Data records →
•••••

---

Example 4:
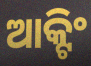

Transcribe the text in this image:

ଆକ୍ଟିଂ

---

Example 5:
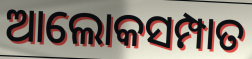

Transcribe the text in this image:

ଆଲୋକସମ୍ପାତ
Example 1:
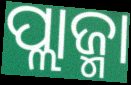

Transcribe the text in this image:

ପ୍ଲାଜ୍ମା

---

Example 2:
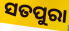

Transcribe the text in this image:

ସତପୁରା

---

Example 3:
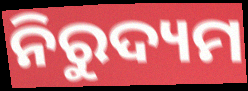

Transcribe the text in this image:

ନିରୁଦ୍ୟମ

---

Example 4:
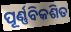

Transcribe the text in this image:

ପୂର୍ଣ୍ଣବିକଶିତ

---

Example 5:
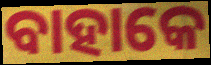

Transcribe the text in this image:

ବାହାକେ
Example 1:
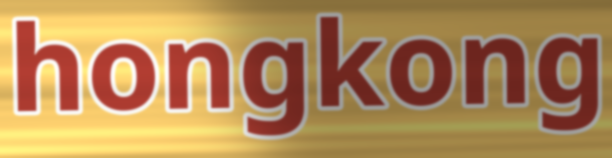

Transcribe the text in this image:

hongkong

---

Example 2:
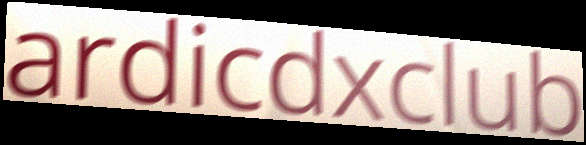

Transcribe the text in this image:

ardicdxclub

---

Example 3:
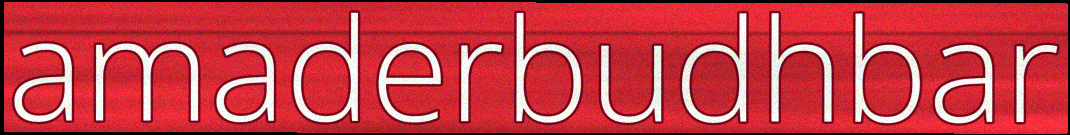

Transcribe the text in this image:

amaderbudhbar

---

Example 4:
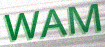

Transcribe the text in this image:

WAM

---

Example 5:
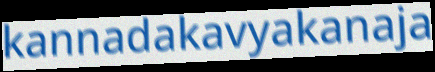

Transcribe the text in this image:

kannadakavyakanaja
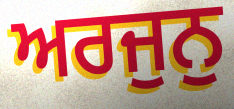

•••••

Problem details →
Copy each line of the listing exactly, skipping any picture.

Solution to the exercise →
---

Example 4:

Transcribe the text in this image:

ଆକ୍ଟିଂ

---

Example 5:

Transcribe the text in this image:

ଆଲୋକସମ୍ପାତ
Example 1:

Transcribe the text in this image:

ପ୍ଲାଜ୍ମା

---

Example 2:

Transcribe the text in this image:

ସତପୁରା

---

Example 3:

Transcribe the text in this image:

ନିରୁଦ୍ୟମ

---

Example 4:

Transcribe the text in this image:

ପୂର୍ଣ୍ଣବିକଶିତ

---

Example 5:

Transcribe the text in this image:

ବାହାକେ
Example 1:

Transcribe the text in this image:

hongkong

---

Example 2:

Transcribe the text in this image:

ardicdxclub

---

Example 3:

Transcribe the text in this image:

amaderbudhbar

---

Example 4:

Transcribe the text in this image:

WAM

---

Example 5:

Transcribe the text in this image:

kannadakavyakanaja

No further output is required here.